La muerte le llegó siendo ilustre por su piedad y milagros en el Burgo de Osma y, como quiera que fuese lejos de su sillón episcopal, pronto surgieron disputas entre el clero sobre dónde debía recibir cristiana sepultura. Unos querían que fuera en suelo soriano, otros reclamaban los restos para su Álava natal y Tarazona también se postuló para recibir a su prelado. Pero su sobrino Pelayo zanjó la disputa al hacer públicos el último deseo de su tío Prudencio: «Cuando muera es voluntad de Nuestro Señor Jesucristo que me coloquéis sobre el mulo y él irá al sitio donde debo ser sepultado».
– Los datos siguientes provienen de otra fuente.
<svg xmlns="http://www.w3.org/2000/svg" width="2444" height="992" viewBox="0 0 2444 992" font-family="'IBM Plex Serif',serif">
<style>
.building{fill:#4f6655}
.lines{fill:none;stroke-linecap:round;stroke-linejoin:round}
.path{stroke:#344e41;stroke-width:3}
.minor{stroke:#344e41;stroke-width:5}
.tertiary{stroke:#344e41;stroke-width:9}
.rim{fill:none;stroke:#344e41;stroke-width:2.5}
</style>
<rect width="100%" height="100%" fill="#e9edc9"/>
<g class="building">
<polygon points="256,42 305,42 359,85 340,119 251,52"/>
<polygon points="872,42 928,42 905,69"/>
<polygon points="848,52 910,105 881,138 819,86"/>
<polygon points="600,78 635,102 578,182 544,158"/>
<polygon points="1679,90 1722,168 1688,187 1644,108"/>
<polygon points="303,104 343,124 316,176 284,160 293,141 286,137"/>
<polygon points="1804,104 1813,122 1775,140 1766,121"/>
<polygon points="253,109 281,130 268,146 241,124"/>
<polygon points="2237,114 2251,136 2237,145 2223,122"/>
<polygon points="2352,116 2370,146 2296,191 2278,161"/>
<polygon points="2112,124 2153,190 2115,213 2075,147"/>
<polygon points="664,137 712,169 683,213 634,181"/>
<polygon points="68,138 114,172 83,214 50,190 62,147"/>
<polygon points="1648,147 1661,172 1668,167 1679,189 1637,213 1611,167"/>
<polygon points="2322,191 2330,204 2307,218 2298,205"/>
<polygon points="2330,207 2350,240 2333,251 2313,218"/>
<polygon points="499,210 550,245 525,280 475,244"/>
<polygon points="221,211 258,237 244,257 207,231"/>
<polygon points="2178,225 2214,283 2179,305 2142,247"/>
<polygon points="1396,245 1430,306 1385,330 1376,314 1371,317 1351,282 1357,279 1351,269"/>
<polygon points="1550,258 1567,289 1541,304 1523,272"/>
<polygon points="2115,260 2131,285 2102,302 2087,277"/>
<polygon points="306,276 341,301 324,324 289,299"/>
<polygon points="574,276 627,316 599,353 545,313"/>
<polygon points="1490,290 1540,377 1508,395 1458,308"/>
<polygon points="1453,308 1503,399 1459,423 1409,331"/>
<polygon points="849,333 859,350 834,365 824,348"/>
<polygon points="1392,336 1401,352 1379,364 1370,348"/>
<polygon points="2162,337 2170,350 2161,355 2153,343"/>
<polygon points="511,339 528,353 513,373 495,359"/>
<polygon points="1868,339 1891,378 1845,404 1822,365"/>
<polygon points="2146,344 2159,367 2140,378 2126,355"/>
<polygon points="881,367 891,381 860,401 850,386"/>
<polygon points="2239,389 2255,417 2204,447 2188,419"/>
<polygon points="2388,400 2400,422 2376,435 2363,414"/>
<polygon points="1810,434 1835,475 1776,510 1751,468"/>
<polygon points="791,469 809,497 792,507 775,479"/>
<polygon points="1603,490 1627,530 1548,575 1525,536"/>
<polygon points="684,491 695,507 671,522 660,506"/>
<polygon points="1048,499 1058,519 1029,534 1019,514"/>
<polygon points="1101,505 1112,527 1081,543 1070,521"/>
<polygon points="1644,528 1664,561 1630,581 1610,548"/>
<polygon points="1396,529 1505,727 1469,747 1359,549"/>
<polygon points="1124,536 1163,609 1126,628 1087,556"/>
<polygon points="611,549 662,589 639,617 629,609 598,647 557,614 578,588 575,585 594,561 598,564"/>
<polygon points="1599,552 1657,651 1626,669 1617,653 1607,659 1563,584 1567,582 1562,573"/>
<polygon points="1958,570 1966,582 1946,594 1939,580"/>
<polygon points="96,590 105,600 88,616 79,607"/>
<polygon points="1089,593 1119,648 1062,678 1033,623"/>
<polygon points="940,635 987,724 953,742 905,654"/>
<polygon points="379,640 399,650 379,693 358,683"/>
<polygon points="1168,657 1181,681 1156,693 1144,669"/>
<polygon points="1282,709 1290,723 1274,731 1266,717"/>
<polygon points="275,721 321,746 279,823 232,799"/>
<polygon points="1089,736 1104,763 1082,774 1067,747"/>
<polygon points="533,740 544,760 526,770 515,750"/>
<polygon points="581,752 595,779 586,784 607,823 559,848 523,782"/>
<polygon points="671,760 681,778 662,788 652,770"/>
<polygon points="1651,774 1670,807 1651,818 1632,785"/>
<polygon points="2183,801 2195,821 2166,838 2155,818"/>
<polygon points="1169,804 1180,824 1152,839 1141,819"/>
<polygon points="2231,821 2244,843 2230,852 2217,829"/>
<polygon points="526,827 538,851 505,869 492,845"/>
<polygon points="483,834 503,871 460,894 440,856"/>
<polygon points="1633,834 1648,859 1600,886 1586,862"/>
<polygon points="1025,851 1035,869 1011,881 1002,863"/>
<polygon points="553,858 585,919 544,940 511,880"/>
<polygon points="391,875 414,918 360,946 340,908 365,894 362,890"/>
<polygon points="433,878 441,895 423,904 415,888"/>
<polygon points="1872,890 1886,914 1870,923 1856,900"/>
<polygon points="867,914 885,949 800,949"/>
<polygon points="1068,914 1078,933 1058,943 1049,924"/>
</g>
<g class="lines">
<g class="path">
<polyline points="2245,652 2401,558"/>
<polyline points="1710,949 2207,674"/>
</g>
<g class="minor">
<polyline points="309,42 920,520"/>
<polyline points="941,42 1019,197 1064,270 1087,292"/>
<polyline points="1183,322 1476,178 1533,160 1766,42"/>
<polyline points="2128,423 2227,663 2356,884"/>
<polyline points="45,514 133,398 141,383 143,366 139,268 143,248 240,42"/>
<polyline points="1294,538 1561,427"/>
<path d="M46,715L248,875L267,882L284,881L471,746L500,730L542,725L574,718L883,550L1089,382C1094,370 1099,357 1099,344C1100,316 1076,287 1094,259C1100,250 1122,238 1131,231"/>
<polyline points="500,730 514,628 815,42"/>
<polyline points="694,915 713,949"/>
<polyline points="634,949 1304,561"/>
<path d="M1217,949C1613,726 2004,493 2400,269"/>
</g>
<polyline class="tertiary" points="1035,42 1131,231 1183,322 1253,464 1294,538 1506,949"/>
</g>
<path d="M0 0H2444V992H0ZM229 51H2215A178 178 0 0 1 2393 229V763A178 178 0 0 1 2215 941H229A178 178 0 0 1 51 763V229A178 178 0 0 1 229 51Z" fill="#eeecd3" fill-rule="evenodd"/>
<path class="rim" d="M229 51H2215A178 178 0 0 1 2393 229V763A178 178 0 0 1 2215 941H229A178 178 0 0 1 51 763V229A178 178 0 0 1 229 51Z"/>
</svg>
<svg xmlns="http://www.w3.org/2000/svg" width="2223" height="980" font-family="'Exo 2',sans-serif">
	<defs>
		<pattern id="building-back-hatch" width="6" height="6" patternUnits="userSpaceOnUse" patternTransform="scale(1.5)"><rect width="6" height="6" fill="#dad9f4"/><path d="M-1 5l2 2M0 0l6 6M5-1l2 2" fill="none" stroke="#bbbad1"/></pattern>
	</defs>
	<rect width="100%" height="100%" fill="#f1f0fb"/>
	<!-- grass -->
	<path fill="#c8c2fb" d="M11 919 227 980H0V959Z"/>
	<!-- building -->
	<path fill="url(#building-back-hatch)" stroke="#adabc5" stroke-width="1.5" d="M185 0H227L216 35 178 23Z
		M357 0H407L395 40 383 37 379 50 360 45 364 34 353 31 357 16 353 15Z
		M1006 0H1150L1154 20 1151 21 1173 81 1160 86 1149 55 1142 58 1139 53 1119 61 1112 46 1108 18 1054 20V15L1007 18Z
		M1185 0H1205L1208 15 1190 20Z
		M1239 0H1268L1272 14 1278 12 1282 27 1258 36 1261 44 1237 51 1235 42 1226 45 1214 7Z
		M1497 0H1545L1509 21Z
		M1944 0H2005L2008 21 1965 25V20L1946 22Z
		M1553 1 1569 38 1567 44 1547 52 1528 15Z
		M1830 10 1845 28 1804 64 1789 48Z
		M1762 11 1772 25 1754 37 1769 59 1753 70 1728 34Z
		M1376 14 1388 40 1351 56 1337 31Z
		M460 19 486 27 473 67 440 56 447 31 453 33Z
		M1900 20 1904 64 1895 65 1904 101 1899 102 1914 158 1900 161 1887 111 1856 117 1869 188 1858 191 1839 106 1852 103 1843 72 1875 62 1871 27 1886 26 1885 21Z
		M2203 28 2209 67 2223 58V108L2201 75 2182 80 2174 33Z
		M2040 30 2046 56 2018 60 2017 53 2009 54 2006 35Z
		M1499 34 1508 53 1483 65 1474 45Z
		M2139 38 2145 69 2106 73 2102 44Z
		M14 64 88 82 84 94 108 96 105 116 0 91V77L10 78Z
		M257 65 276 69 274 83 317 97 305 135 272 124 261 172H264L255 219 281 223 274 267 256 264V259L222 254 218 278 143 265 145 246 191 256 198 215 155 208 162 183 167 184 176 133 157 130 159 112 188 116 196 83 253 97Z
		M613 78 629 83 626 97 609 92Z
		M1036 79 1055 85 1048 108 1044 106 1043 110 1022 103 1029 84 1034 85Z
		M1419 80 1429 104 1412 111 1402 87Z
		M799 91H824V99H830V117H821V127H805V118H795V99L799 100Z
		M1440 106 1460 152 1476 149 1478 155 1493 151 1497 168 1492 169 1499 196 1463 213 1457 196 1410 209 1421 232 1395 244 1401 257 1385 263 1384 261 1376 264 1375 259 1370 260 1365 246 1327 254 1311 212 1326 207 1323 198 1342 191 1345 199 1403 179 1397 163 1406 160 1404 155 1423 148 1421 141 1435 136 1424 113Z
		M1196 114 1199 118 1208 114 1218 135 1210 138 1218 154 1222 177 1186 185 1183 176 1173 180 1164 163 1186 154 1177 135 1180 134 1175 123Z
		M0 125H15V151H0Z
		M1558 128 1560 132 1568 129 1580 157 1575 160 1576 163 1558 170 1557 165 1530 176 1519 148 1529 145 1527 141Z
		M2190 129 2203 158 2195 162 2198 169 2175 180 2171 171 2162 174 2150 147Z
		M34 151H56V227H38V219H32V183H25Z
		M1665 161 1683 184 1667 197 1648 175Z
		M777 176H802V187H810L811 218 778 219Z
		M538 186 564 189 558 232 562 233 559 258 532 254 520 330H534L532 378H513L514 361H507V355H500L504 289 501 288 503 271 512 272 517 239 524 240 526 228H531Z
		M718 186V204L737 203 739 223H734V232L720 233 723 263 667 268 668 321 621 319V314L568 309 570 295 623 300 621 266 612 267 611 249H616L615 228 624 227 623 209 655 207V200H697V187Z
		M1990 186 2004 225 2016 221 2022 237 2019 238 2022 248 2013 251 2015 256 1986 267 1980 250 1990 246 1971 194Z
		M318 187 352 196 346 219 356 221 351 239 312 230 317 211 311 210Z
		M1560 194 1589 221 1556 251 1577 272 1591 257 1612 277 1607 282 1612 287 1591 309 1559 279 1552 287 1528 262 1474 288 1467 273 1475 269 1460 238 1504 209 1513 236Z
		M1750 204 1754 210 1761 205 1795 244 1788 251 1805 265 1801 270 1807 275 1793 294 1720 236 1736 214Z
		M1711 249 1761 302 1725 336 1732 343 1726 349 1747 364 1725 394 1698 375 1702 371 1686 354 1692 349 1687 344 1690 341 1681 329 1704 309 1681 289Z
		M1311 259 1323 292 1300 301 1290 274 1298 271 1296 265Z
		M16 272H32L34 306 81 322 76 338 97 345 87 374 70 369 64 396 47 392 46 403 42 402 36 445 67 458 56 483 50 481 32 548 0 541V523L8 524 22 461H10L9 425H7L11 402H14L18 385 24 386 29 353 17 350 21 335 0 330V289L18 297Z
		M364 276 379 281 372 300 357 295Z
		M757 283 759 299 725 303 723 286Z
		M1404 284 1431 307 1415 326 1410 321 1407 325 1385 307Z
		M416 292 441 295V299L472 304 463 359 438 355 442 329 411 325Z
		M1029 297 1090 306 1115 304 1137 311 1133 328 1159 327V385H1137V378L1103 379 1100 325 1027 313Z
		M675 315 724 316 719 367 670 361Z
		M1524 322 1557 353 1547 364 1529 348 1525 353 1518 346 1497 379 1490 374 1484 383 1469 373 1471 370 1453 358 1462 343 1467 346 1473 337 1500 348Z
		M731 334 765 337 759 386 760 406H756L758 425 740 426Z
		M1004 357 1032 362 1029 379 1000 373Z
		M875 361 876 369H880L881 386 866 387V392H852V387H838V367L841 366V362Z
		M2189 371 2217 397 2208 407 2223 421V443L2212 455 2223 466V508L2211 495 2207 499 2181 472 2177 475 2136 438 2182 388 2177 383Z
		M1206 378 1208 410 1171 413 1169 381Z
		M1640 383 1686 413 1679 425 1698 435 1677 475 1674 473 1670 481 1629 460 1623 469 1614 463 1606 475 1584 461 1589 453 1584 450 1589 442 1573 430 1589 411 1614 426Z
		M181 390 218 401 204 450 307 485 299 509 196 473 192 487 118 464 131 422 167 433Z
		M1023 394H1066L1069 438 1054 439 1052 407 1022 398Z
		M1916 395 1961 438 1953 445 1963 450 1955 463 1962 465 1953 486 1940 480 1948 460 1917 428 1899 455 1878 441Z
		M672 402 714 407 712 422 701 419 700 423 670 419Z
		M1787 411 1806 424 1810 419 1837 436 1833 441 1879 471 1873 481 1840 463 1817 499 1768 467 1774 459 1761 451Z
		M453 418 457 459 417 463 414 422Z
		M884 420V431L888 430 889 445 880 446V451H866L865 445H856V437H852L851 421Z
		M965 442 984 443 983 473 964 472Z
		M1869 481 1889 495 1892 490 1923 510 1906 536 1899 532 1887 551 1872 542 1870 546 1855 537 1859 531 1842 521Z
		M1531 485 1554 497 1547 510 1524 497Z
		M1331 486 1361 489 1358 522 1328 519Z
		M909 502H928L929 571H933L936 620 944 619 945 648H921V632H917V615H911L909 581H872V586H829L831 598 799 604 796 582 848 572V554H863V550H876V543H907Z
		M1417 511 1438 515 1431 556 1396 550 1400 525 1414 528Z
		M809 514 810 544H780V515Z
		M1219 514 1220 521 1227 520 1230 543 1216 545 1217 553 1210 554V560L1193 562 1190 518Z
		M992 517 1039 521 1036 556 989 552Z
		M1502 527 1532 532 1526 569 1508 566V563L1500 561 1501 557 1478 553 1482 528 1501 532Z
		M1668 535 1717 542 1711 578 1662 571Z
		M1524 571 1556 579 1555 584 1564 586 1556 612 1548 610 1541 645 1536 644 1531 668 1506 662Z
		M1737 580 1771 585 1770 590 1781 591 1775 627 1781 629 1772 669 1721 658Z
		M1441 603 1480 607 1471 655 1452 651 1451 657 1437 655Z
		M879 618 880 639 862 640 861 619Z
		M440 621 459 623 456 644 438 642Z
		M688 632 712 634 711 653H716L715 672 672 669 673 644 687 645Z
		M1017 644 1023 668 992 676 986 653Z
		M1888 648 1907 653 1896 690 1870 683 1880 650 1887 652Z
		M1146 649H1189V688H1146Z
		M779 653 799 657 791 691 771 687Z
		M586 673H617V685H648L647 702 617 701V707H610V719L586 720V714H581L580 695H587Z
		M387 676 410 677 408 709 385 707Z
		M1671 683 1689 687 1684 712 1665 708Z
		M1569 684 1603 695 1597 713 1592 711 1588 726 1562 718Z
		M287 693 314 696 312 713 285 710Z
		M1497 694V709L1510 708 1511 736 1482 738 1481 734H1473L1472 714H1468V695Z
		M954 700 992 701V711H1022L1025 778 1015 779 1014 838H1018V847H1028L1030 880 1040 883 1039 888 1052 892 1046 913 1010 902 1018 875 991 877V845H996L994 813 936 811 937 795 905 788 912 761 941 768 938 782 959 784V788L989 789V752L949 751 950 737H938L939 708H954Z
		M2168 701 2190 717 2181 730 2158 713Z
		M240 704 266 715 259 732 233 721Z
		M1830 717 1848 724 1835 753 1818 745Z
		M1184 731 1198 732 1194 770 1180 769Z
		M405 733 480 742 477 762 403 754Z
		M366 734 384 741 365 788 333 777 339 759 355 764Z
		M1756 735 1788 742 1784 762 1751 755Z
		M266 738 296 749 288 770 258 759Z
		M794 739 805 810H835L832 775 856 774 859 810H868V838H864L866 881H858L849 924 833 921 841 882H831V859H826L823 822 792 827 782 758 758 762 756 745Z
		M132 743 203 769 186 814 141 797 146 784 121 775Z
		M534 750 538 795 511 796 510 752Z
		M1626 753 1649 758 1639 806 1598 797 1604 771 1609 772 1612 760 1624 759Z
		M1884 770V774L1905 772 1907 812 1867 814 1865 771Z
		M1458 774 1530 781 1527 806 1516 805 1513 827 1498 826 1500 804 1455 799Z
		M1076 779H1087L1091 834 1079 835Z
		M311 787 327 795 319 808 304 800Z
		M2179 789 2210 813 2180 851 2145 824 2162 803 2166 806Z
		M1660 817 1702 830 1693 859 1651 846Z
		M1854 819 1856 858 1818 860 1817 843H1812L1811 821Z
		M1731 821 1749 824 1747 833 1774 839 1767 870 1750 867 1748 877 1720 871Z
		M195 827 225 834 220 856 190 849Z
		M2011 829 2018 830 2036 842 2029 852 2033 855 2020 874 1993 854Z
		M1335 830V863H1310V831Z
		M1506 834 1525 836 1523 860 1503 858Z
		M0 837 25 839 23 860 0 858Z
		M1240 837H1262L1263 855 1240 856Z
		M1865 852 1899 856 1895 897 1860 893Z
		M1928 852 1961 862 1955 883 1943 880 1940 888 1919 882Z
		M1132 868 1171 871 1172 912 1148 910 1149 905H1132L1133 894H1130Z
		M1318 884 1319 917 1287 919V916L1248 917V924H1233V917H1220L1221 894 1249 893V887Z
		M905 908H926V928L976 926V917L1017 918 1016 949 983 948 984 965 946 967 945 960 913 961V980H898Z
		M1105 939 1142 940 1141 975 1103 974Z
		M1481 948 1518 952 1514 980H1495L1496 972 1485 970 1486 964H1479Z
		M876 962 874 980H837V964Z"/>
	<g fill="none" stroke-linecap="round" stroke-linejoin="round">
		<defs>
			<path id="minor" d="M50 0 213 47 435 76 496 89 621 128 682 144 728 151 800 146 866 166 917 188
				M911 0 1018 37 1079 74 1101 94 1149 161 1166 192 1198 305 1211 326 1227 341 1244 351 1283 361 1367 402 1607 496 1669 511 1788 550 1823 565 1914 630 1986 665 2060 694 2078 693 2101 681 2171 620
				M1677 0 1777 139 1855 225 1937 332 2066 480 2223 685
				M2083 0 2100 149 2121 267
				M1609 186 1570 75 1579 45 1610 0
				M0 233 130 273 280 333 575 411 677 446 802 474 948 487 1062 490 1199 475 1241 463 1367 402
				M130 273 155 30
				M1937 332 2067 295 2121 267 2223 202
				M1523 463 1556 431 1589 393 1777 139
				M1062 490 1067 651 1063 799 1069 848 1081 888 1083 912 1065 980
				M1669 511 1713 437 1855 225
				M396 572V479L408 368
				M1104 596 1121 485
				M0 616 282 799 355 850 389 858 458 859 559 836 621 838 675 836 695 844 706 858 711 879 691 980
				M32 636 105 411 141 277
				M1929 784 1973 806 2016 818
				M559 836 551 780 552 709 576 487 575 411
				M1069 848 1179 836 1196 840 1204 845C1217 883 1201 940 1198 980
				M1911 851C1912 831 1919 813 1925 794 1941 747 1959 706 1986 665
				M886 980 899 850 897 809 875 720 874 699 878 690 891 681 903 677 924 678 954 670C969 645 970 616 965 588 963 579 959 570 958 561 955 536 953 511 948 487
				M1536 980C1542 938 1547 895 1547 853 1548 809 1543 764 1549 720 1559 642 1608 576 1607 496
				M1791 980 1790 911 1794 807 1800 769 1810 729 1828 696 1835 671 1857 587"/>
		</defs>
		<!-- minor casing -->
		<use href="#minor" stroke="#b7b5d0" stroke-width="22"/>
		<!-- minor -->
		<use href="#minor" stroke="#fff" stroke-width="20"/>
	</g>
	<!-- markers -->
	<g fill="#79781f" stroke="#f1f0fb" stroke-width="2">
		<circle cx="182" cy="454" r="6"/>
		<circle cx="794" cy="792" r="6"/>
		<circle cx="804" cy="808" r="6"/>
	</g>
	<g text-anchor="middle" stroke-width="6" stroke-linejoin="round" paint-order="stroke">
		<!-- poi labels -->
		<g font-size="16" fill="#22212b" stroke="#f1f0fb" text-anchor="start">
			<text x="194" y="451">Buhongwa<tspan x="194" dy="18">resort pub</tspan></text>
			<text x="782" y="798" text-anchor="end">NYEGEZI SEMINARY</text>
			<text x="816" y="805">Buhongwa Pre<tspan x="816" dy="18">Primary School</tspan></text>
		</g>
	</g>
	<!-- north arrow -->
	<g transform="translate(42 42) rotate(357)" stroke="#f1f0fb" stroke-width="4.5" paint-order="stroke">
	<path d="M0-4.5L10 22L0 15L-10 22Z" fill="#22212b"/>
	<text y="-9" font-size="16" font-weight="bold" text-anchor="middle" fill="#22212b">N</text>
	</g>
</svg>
Y así se hizo. Tras el mulo partieron clérigos, familiares y fieles que, legua a legua, fueron abandonando la comitiva. Al ascender el monte Laturce, todos creyeron que el santo regresaba a Armentia; sin embargo, el animal frenó su camino junto a una cueva, muy cerca de Clavijo, y todos comprendiera que aquél era el lugar. Alrededor de sus reliquias se fundó el monasterio de San Prudencio del monte Laturce, centro de poder religioso y político entre la Edad Media y el siglo XIX, hasta que la Desamortización de Mendizábal firmó su sentencia de muerte.
Y mientras varias localidades riojanas recuerdan a San Prudencio, en las faldas de Laturce apenas queda algún sillar desmochado, alguna arquería hundida y, sobre todo, un mar de matojos y de hiedra salvajes.